No. Old Irish has no dialects. It's one of the remarkable things about it - no trace of dialect at all. (From which we can draw certain conclusions about its sociolinguistics: about the kind of people who spoke it, and their intentions.) Had you studied the matter, you would know this. Besides, the loss of unstressed syllables (syncope) happened universally across all words as Primitive Irish turned into Old Irish. That, and apocope, are two of the major linguistic 'time' markers that help us differentiate different stages of the language. E.g Ogham Irish INIGENA 'daughter' turned into OIr 'ingen' with loss of the unstressed medial 'i' (syncope) and the final 'a' (apocope).
vowel affection to mark case endings: as you say this feature alone doesn’t date the text, but only places it later than 600, but since we already know that the copies we have of it are 14th century
Yes, but you wanted it to be earlier: specifically you noted that the time the prophecy is set would have been fifth century, and queried whether it could have dated from then. I was demonstrating that it can't be that early. I was showing a variety of pre- and post- cut off points as dating signifiers.
anyway, as i’ve already said we don’t know what linguistic features the original fáistine quoted in the copied text might have had – and you have not responded to that objection to your claim that it could be dated to ‘probably’ the 8th century.
The MS text IS IN OLD IRISH, the earliest stage of the language from which we have abundant texts. It is clearly a faithful copy of something written c. 800, because it shows linguistic features which indicate that date, and which cannot be much later, and equally cannot be much earlier.

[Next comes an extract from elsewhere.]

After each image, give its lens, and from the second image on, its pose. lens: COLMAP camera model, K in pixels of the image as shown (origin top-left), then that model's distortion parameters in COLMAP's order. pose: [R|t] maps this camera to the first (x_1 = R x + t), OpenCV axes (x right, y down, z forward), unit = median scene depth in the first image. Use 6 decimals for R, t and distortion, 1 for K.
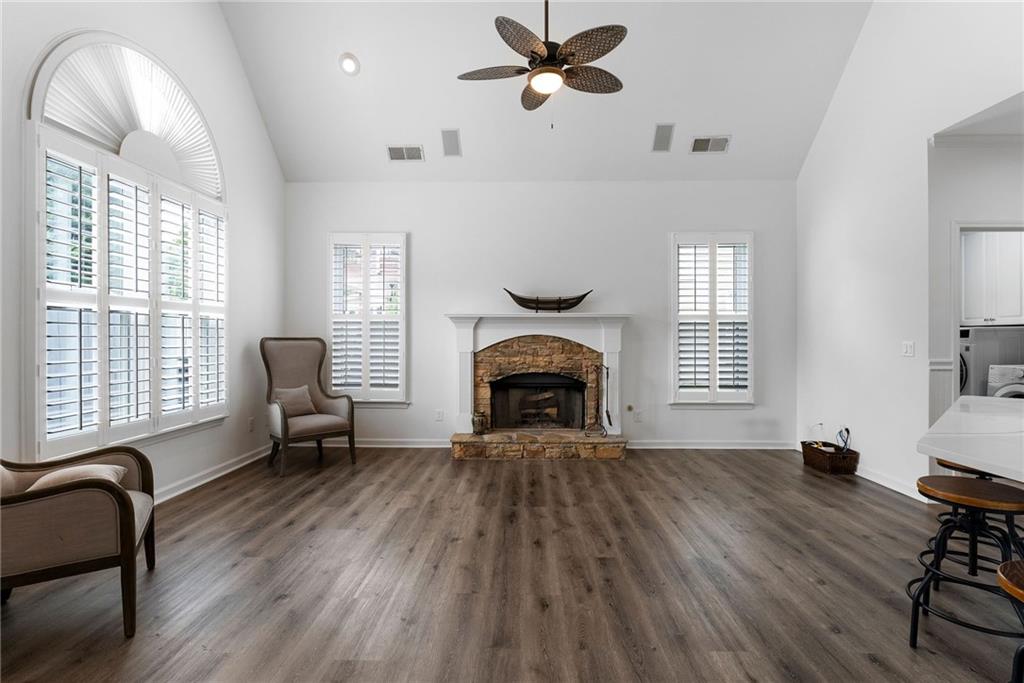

in fact, megli, you have shown yourself so incompetent at identifying, let alone dating what you have shown me is a very significant passage from a very well-known text, that i can hardly expect you to proffer a scholarly opinion on the possible date of this modernisation.
Best ignored, I feel. [deeper sigh]
but can anyone tell me who gave it the ‘Fáistine Teachta Phádraig’ and when?

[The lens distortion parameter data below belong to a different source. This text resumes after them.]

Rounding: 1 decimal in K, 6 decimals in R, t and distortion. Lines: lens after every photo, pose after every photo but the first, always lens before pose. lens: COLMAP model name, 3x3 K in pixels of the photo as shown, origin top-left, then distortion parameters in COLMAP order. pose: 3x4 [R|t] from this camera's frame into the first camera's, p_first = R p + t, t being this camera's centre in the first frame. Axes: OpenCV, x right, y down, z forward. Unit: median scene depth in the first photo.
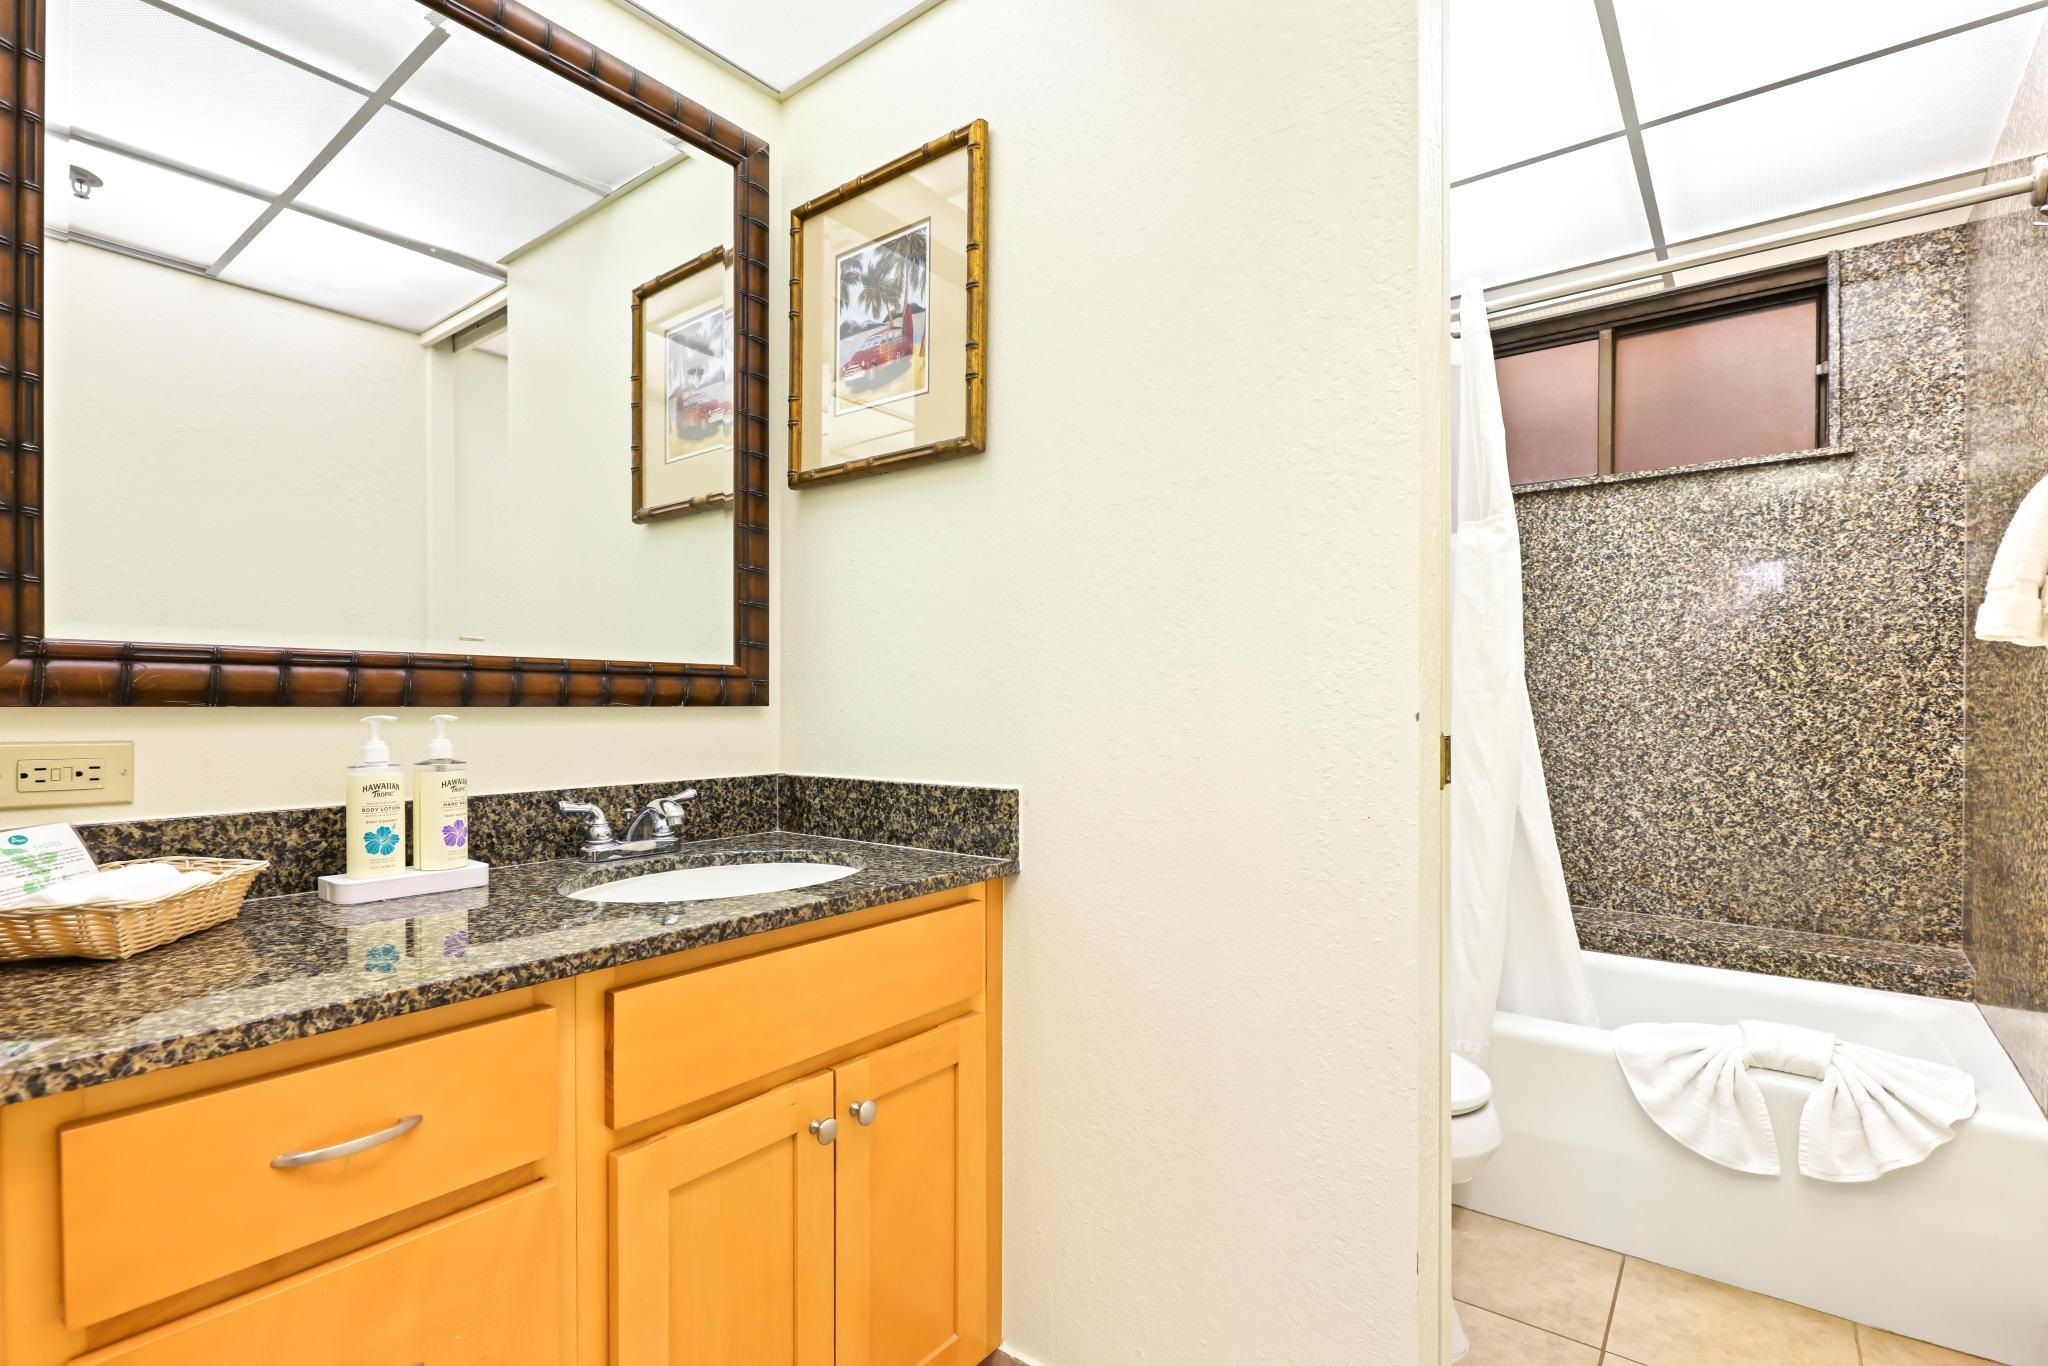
lens RADIAL K [[971.5, 0, 1007.4], [0, 971.5, 702.4], [0, 0, 1]] dist [0.002523, -0.000715]
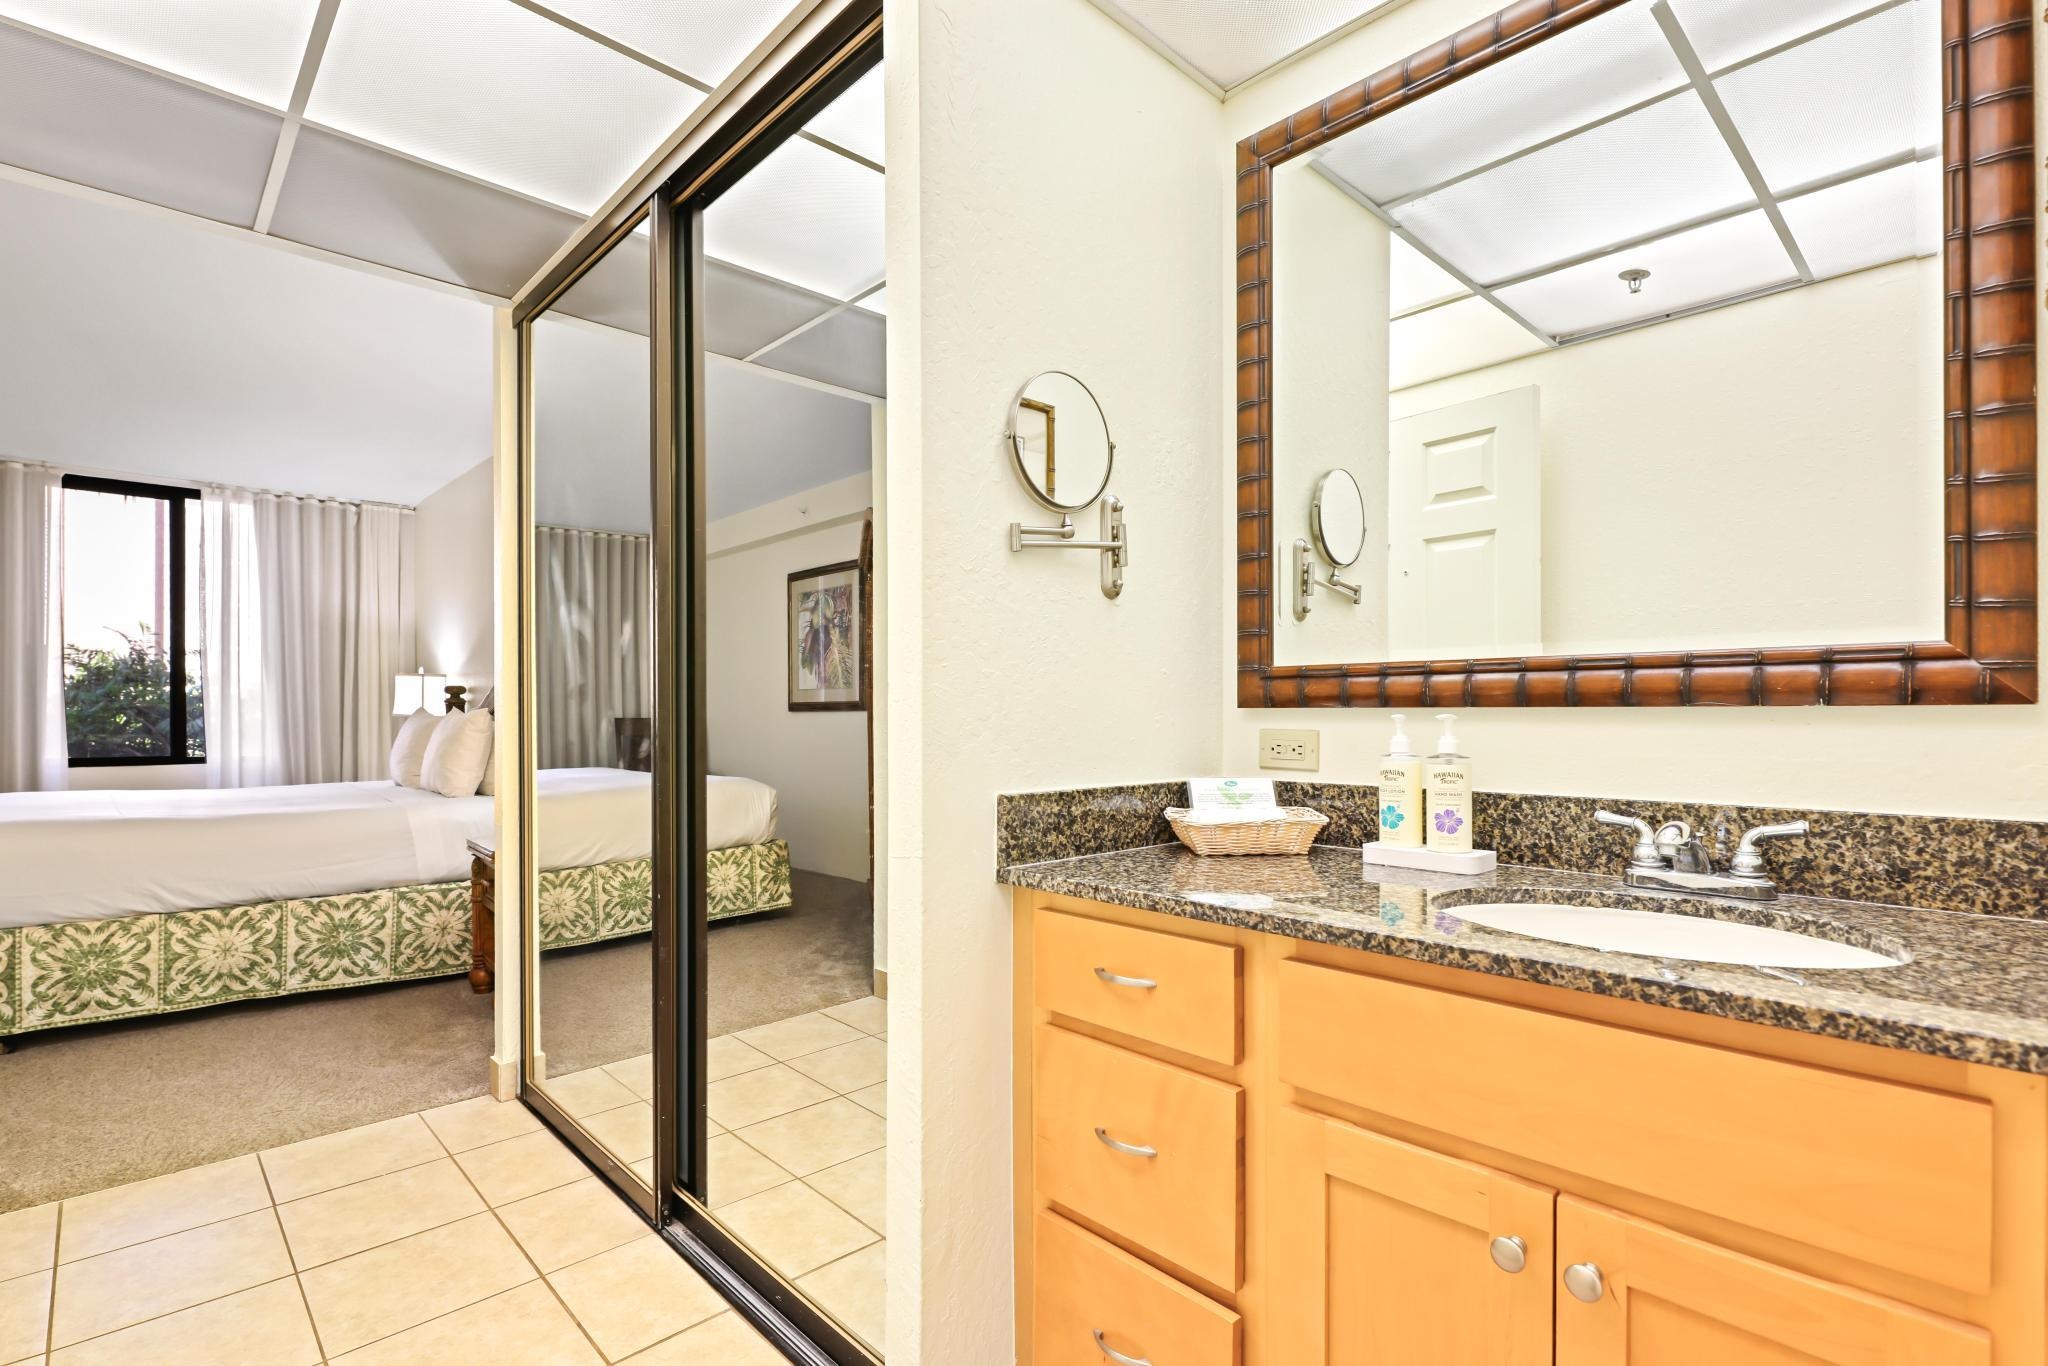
lens RADIAL K [[971.5, 0, 1019.8], [0, 971.5, 684.2], [0, 0, 1]] dist [0.002523, -0.000715]
pose [[-0.148287, -0.024612, -0.988638, 0.333274], [0.005470, 0.999655, -0.025706, 0.002237], [0.988929, -0.009219, -0.148101, 0.376013]]
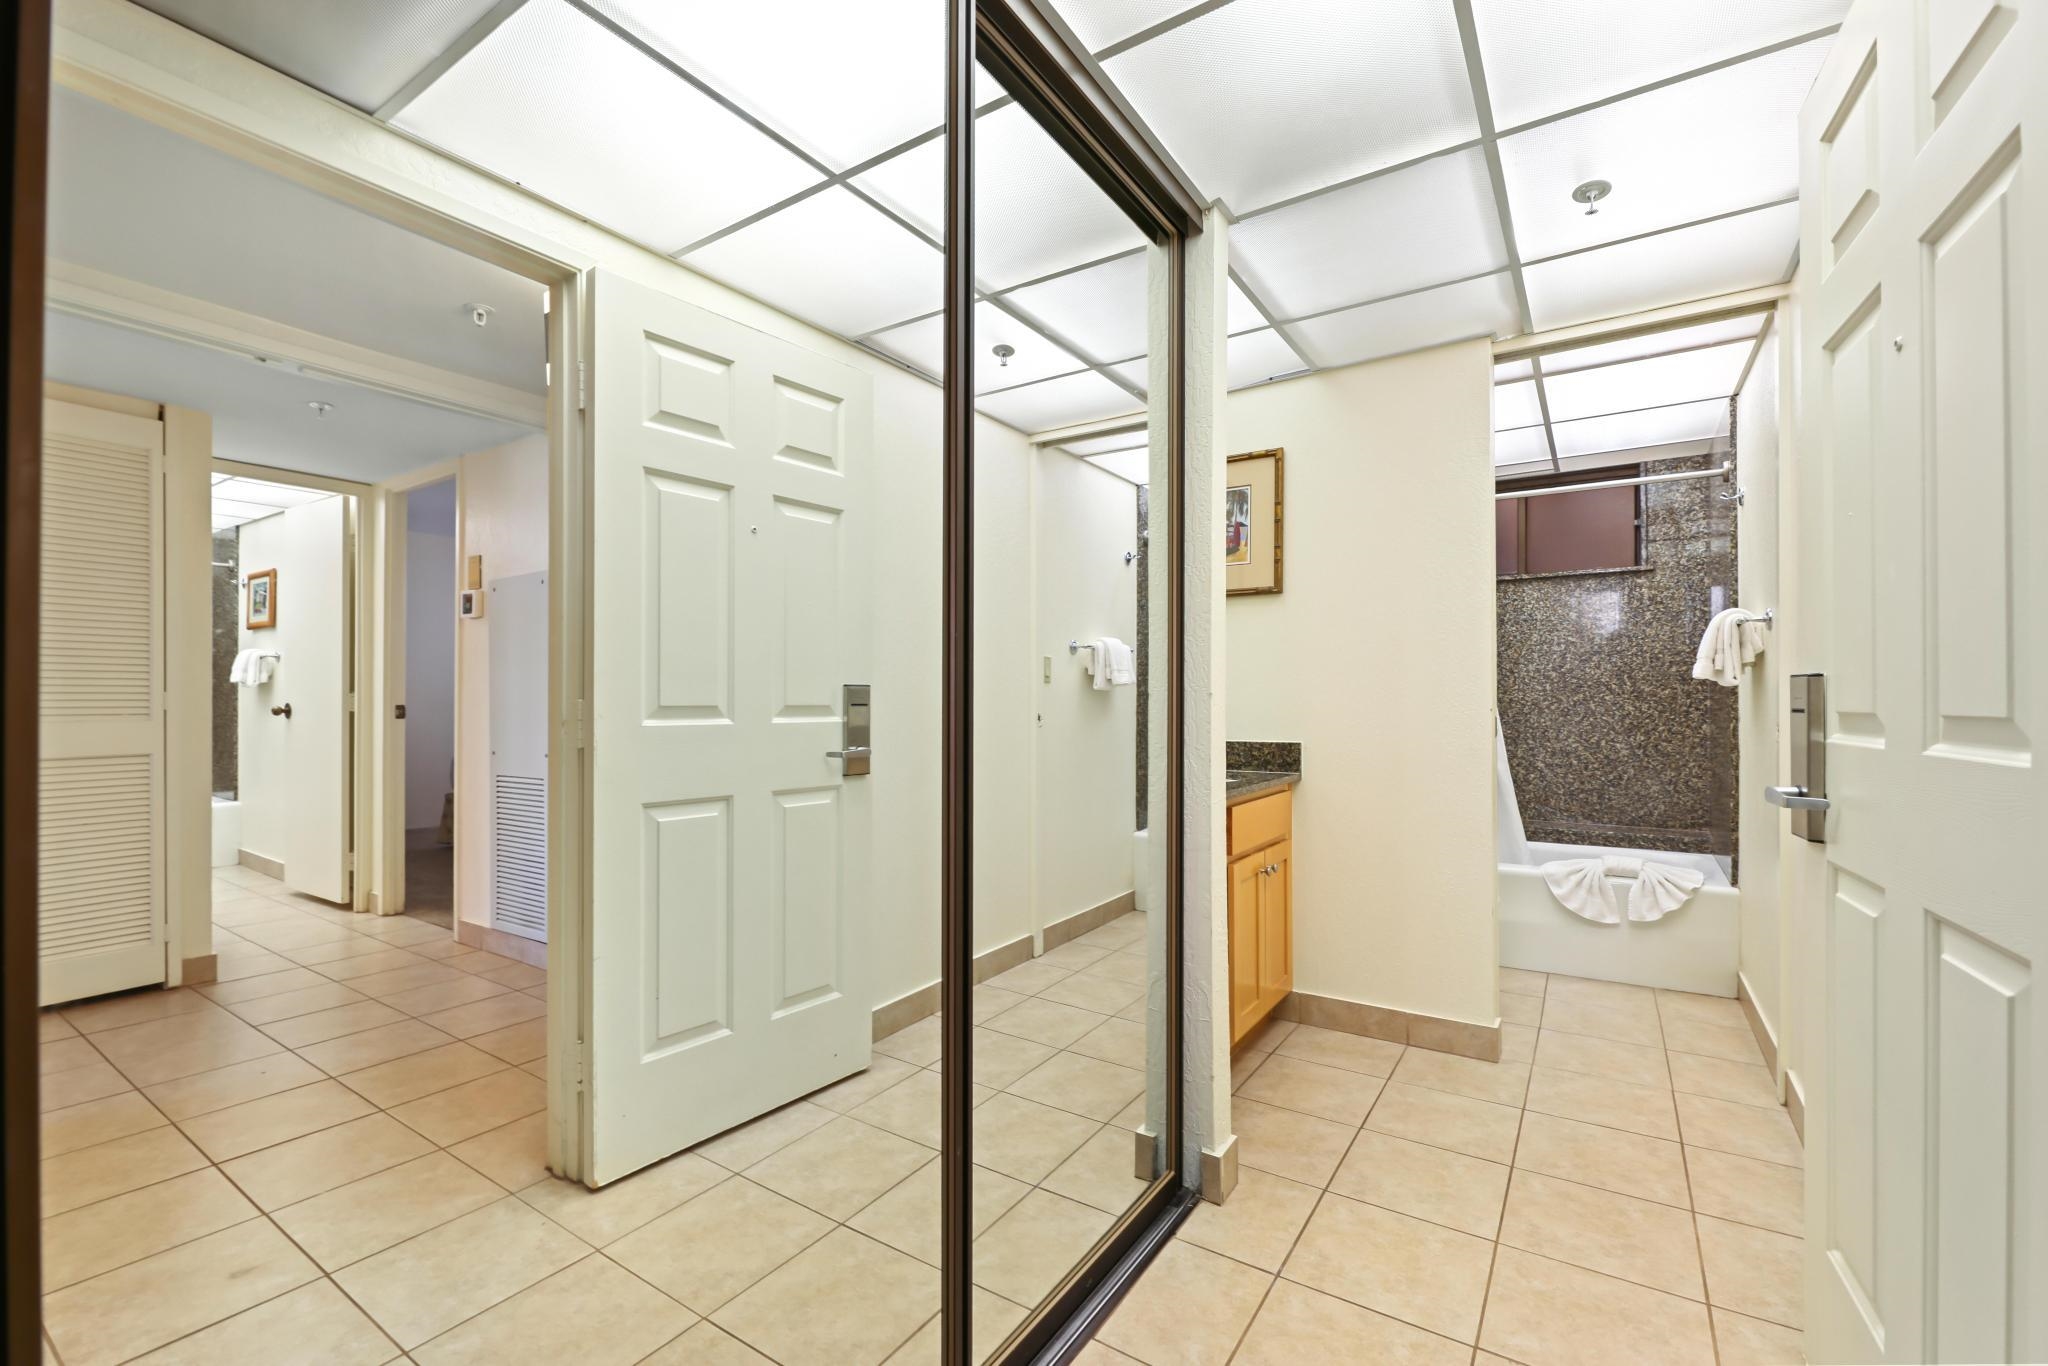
lens RADIAL K [[867.6, 0, 1023.5], [0, 867.6, 691.6], [0, 0, 1]] dist [0.003599, 0.000141]
pose [[0.997325, -0.001660, 0.073070, -0.724445], [0.002333, 0.999956, -0.009131, -0.012248], [-0.073051, 0.009277, 0.997285, -0.905068]]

No. Why don't you - orginal idea here - do some research? Why not quote us your original source? why not post us the texts from Rawlinson B and the Egerton MS, and see if they supply that title? It would involve you doing some homework. If some modern editior has given it the title 'the prophecy of the coming of patrick' - so what?! I remind you of the MS, which says immediately before the poem that Loegaire's druids 'prophesied the coming of patrick, and this is what they said'. 'The Prophecy of Patrick's coming' is a perfectly reasonable title for an editor to give it this tiny lyric. But this has no bearing on the actual Old Irish text. Which I have quoted for you.
Vyv. May I remind you - and other readers of this thread - that you don't actually know Old Irish. You've never read a text in it. You've never studied the grammar. You have never taken a class in it. You are roughly in the position of someone with a working knowledge of holiday Italian (say) criticising the work of scholars working on the most difficult Latin texts, on the grounds that thei account of the grammar of the language is not identical with that of Modern Italian. As if that was some kind of surprise. Or more closely, in fact exactly, like a Spanish person who has learnt conversational Modern English, and then proceeds to tell scholars working on Beowulf or The Wanderer that they are profoundly mistaken, without bothering to learn any Old English, prostituting a wonderful text for a series of ahistorical and off-the-wall theories. It is a mind-boggling - and really rather sad - position to find yourself in.
Why don't you go away with Peter Schrijver's new book, or the Lehmann's Introduction to Old Irish, or Quin and Strachan's Workbook and Paradigms and Glosses, and learn the language you wish to discuss. Read fifteen to twenty lengthy texts in it. Beith and I will help you if you get stuck. That should take you several years, as it takes everyone: knowing some Modern Irish is an advantage. Then when you have a good mastery of the language, come back, and we will accept you as being compentent to discuss it.